If you've heard of Nauru, it's likely because of the refugee detention center that Australia operates there. It's just about the only thing going on economically there, since the decline of the phosphate mines that briefly made the country the richest in the world per capita in the 70s. It's a strange and sad story, in which a small population decides to turn over most of the island to mining bat guano, making everyone on the island instantly wealthy with no reason to work, but the whole artifice crashes within a few decades as the phosphate dries up and the sovereign fund is woefully mismanaged. If you can believe it, one of the things that brought them down was an investment in an unsuccessful musical in London about Leonardo. While Leonardo did a whole lot of just about everything, now just about nothing (save for the detention center) happens on the island. Virtually all of the workable land was destroyed through mining, and the population gets by on foreign aid and leveraging its UN membership to trade diplomatic recognition for cash. (It's proven adept at playing Taiwan and the People's Republic of China against each other.) Anyway, the present reality of no farming, combined with the recent history of a taste for imported goods, means that the island's diet is limited and, frankly, unhealthy, as manifested in Nauru's inglorious status as the world's most overweight country.

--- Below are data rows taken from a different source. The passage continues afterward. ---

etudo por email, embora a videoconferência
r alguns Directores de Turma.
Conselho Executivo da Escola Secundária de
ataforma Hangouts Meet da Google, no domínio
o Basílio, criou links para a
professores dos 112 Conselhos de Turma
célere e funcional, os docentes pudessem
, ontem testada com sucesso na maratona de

Given how small the country is (just about 10,000 people), and how it pretty much has no cuisine of its own nor a tourism industry that might at least make a few local menus show up on a website, this was a really darn hard one to research. I ended up spending a lot of time scrolling through the "Nauru Wanna Buy/Sell" Facebook list and reading several depressing articles about poor nutrition. I have no idea how well I did with replicating what you might expect to eat in Nauru, but I sure did give it a shot.

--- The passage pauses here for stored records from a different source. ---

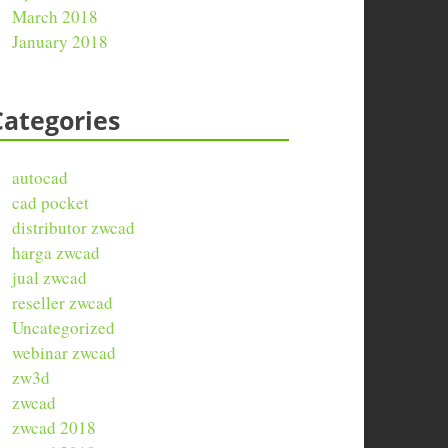
March 2018
January 2018
Categories
autocad
cad pocket
distributor zwcad
harga zwcad
jual zwcad
reseller zwcad
Uncategorized
webinar zwcad
zw3d
zwcad
zwcad 2018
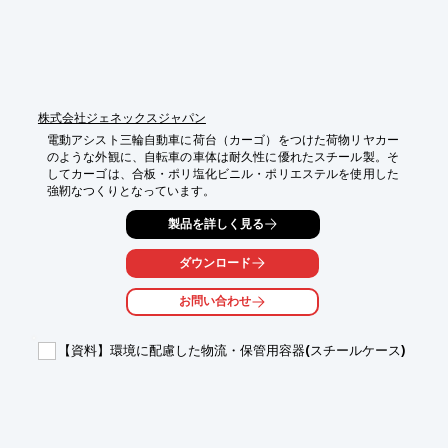
φ19）

●樹脂製で軽量、コンパクト

《特長》

●電源はAC100V

●ダイヤフラム式ポンプ式

●サーマルプロテクタ内蔵で安全
株式会社ジェネックスジャパン
電動アシスト三輪自動車に荷台（カーゴ）をつけた荷物リヤカー
のような外観に、自転車の車体は耐久性に優れたスチール製。そ
してカーゴは、合板・ポリ塩化ビニル・ポリエステルを使用した
強靭なつくりとなっています。
製品を詳しく見る
ダウンロード
お問い合わせ
【資料】環境に配慮した物流・保管用容器(スチールケース)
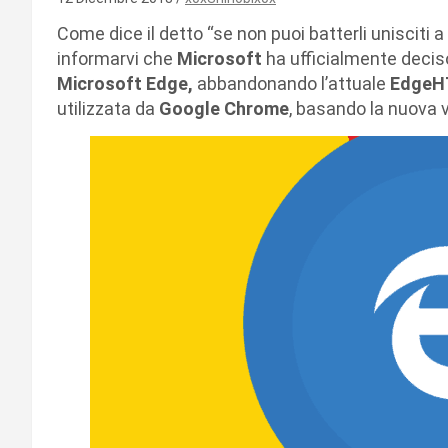
Come dice il detto “se non puoi batterli unisciti
informarvi che
Microsoft
ha ufficialmente deciso
Microsoft Edge,
abbandonando l’attuale
Edge
utilizzata da
Google Chrome
, basando la nuova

Bringing a sense of obscure adventure to the table were Jon, Nicole, Annie, Will, Amie, Vincent, and his guest.

Coconut fish | Recipe

Despite the doom and gloom in the intro, it's not like all of the island's food traditions have disappeared. There are still coconut trees, and the seas still have fish in them, so like many of its far-flung neighbors, Nauru also serves tuna in coconut milk. Either you like it or you don't — the author of the recipe is definitely in the latter category. I found it a fairly unexciting way to treat raw tuna, but hey, I like raw tuna so I still liked it. If you're making this, if at all possible don't use canned coconut milk, as it'll taste tinny. Instead, find a coconut, shred it, squeeze it with a bit of warm water and use that milk. Or, be semi-lazy like me: buy shredded coconut from the freezer section of an Asian grocery, and squeeze that with warm water.

Spam fried rice | Recipe

I have to admit, I'd been looking forward to cooking this for a good long while. I've been told many a time that canned meat is a popular thing throughout the Pacific islands, a taste acquired from the rations provided by Americans during and after WWII, and of that, Spam is king. We even had canned corned beef in a Fijian dish, but it wasn't until this, our 120th meal, that we finally got our taste of Hormel's finest.

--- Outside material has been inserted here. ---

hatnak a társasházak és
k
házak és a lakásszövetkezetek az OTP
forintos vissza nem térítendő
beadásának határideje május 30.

And I have to admit, with a grin both sheepish and impish, that it was super tasty. Fried rice is a pretty undeniably tasty thing, and the addition of crispy cubes of unnaturally spongy meat squares just made it all the better.

Lemon chicken | Recipe

Several sources say that most of the food establishments in Nauru cook Chinese food, and this one site says he had some good lemon chicken there once. Given how little detailed info there is online about the specific foods that they eat on the daily there, that was enough for me to go on. I have no idea how close to authentic this recipe was, but it was just as awesome as you would expect breaded and fried chunks of chicken in a thick and tangy sauce to be. Yum!

Pandanus tea | Recipe

I have no idea if they actually drink this in Nauru, but this recipe on a random site claims they do (see the pattern?), so I made it. As I've described in a few other Pacific meals' writeups, pandan leaf has the same nutty scent as basmati rice.

I had no clue of what to make for dessert, so given the indications of cheap-and-cheerful western foods, I went for mid-low-grade vanilla ice cream.